Peyton, who said that he has watched Eli play in person "about three times a year" following his retirement after the 2015 season, also added that he feels fortunate to have had such an up-close view of his little brother's career. He said that there were two situations early in Eli's NFL career that convinced Peyton that his brother would be OK at the next level.
"I can remember his private workout for the Giants and the NFL," Peyton said. "It was down in New Orleans, and this other quarterback kinda piggy-backed Eli's workout in order to have more scouts looking at him. Literally, Eli is making his last throw and the other guy is already out there starting his workout. It was the kinda thing that would have driven me crazy, but Eli, classy Eli, didn't bother him one bit. He's like, 'What's the big deal?' It was just a great indicator of how calm, cool and collected he was and how that helped him handle being the first pick of the draft by the New York Football Giants and handling all that comes with that.
"I can remember the draft, back in 2004," Peyton continued. "I was there. Talk about some nervous moments for me, as his brother, [and] my parents. The Chargers take him; what are the Giants gonna do? Eli is just as calm, and is cool and in control just like he was in those two minutes drills when to beat the Patriots in Super Bowls.
"To me, as his brother, I got to witness a lot of things early that told me that he was gonna be able to handle New York. It certainly wasn't easy. At the beginning, there was rough patches but he handled it. Eli never got too high, never got too low. Told me he never watched the news or read the papers. Those things can affect a guy, high or low, [but] Eli stayed pretty even keeled."
When looking back on his brother's career, Peyton marveled at Eli and the Giants' improbable Super Bowl runs during the 2007 and 2011 postseasons. And while Peyton said that the Giants' win at Lambeau Field in the '07 NFC Championship Game is among that team's most underrated accomplishments, he said that the Giants' next win, a 17-14 upset win over the previously undefeated Patriots in Super Bowl XLII, continues to amaze him.
"They were the real deal," Manning said of the 2007 Patriots, who defeated his Colts [the defending Super Bowl champions] during the regular season. "They had it all, and you talk about playing against this monster. You got Tom Brady, Bill Belichick. ... They had all these other great players, this supporting cast. He was so in control the whole game, and then, the famous escape play, which, the word unbelievable is overused, but it truly was unbelievable how he got out of there."

Data segment:
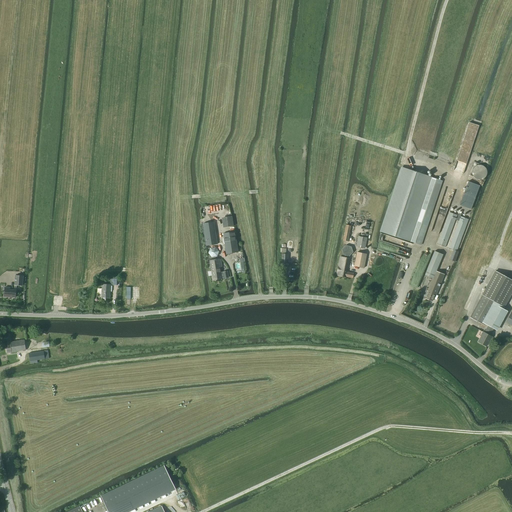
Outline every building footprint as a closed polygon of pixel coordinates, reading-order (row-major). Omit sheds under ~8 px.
[(473,174),(473,175),(473,176),(474,176),(474,177),(475,177),(475,178),(476,178),(477,179),(478,179),(479,179),(480,179),(481,179),(482,179),(483,179),(484,178),(485,178),(485,177),(486,177),(486,176),(487,175),(487,174),(487,173),(487,172),(487,171),(487,170),(487,169),(486,168),(486,167),(485,167),(485,166),(484,166),(483,165),(482,165),(481,165),(480,165),(479,165),(478,165),(477,165),(476,166),(475,166),(475,167),(474,167),(474,168),(473,168),(473,169),(473,170),(473,171),(472,171),(472,172),(472,173),(473,173),(473,174)] [(402,168),(381,232),(421,245),(442,181),(402,168)] [(468,182),(459,205),(471,210),(480,186),(468,182)] [(438,244),(445,247),(457,215),(450,213),(438,244)] [(450,260),(455,262),(458,252),(457,251),(468,219),(461,216),(449,248),(454,250),(451,256),(450,260)] [(232,227),(231,217),(221,218),(222,228),(232,227)] [(214,222),(203,224),(206,246),(217,244),(214,222)] [(346,225),(343,241),(348,242),(351,226),(346,225)] [(235,232),(223,233),(226,254),(238,252),(235,232)] [(358,236),(356,247),(365,249),(367,238),(358,236)] [(341,249),(343,255),(349,257),(353,252),(351,246),(345,245),(341,249)] [(220,251),(216,247),(211,248),(209,253),(212,257),(218,256),(220,251)] [(354,266),(364,268),(367,254),(357,252),(354,266)] [(428,293),(425,298),(432,301),(435,294),(436,294),(444,275),(435,271),(442,254),(434,252),(425,275),(433,278),(428,289),(427,288),(425,292),(428,293)] [(384,262),(384,260),(383,259),(383,258),(382,257),(380,256),(379,255),(377,255),(376,256),(374,257),(373,258),(373,259),(373,261),(373,262),(373,264),(374,265),(375,266),(377,266),(378,267),(380,266),(381,266),(382,265),(383,263),(384,262)] [(340,257),(336,276),(346,277),(353,278),(354,273),(347,272),(350,259),(340,257)] [(223,272),(221,272),(219,259),(210,260),(213,280),(222,278),(224,278),(228,277),(228,271),(223,272)] [(483,332),(481,336),(478,342),(486,346),(489,341),(490,341),(492,337),(489,335),(490,333),(491,334),(493,329),(496,330),(507,311),(503,309),(511,291),(511,280),(495,271),(482,295),(470,317),(484,325),(485,324),(488,326),(484,333),(483,332)] [(23,276),(15,275),(15,285),(22,286),(23,276)] [(102,297),(109,298),(110,285),(103,284),(102,297)] [(5,287),(4,297),(15,298),(16,288),(16,290),(10,290),(10,288),(5,287)] [(0,333),(0,340),(0,343),(5,343),(7,353),(26,350),(24,340),(10,342),(9,332),(0,333)] [(48,350),(29,353),(30,359),(30,364),(37,363),(37,362),(37,360),(49,358),(48,350)] [(164,466),(101,496),(104,502),(108,511),(128,511),(176,489),(164,466)]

Given task 1:
Answer these questions about the passage on Eli Manning's career:
(a) In what city did Eli hold his private workout for the Giants?
(b) Which team took Eli in the 2004 draft, according to Peyton?
(c) What was the final score of the Super Bowl XLII win over the Patriots?
Given task 2: Pick up the passage on Eli Manning's career after its final sentence and carry it forward.
The listing has no connection to the passage on Eli Manning's career.

Right answer 1:
(a) New Orleans
(b) The Chargers
(c) 17-14

Right answer 2:
Along with Eli's improbable completion to David Tyree, Peyton said that Manning's game-winning touchdown pass to Plaxico Burress moments later was just as impressive.
"The play is all for naught if Eli doesn't complete the touchdown pass to Burress a play later," Payton said. "Eli finished the job. He followed through. The fact they were even in that game was amazing."
Peyton, who celebrated with Eli inside the Giants' locker room after their historic victory, called that game his greatest Super Bowl memory.
"I got to play in four Super Bowls," Peyton said. "I got to be on the winning side of two. And I think people don't really believe me when I say that my favorite Super Bowl memory was watching my little brother take the New York Giants down the field in the two minute drill and beat the undefeated Patriots and all that came with that. Maybe I wasn't as happy as the '72 Dolphins ... but I was pretty close.
"He did it. There's that famous Bill Parcells quote after he tells their team: 'Don't let anybody ever tell you that you couldn't do it because you did it.' He did it, and he did it the right way for a long time."
Manning was almost as impressed by the Giants' second Super Bowl run in 2011, a run that included a hard-fought victory over the favored 49ers in the NFC Championship Game.
"I was at the game in San Francisco for the NFC championship," Peyton recalled. "Talk about [it being] hard to watch your bother basically get pulverized by the 49ers' front. This is back before they were calling the drive rule. The Smith brothers, Aldon and Justin, were just taking turns [hitting him]. He kept getting up, throws a couple of touchdowns, they win the game, and now they have to play the Patriots again. Everybody says, 'There's no way they can beat them again. Last time, it was a luck deal.' And he goes and simply does it again in the same fashion."
Peyton said that one of his favorite memories from his own career took place before the start of his three games against Eli's Giants. While he said that the two did not necessarily enjoy playing against one another, Peyton, during the playing of the national anthem, did take time to appreciate the significance of those matchups.
"He and I are on the exact same yard line, 50 yards across from each other," Peyton recalled. "I remember just kinda taking a moment thinking, 'This is kinda cool. That's my little brother over there. We're about to play in front of 85,000 (fans) and we're on the same yard line, singing the national anthem.' That's a memory that I'll always have with me."
While Eli's statistical numbers speak for themselves, Peyton said that his brother possessed intangible skills that helped make him a quality NFL starting quarterback.
"He was even more clutch and even more calm in the biggest of games," Peyton said. "I keep going back to just how he started out his career with that private workout and the drive and how it served him well.
"His teammates believed in him; that really served him well as a leader. His toughness. I can remember he had a foot injury and a shoulder injury that he never talked about; he didn't anybody about, but I could tell it was bad. And most guys aren't playing, and he simply goes out there and just plays."
"Starting 200-plus consecutive games, answering the bell for his teammates, that's what toughness is. As his brother, I have such admiration and love for him, but as a quarterback, I have incredible respect for his toughness, his accountability, his leadership skills."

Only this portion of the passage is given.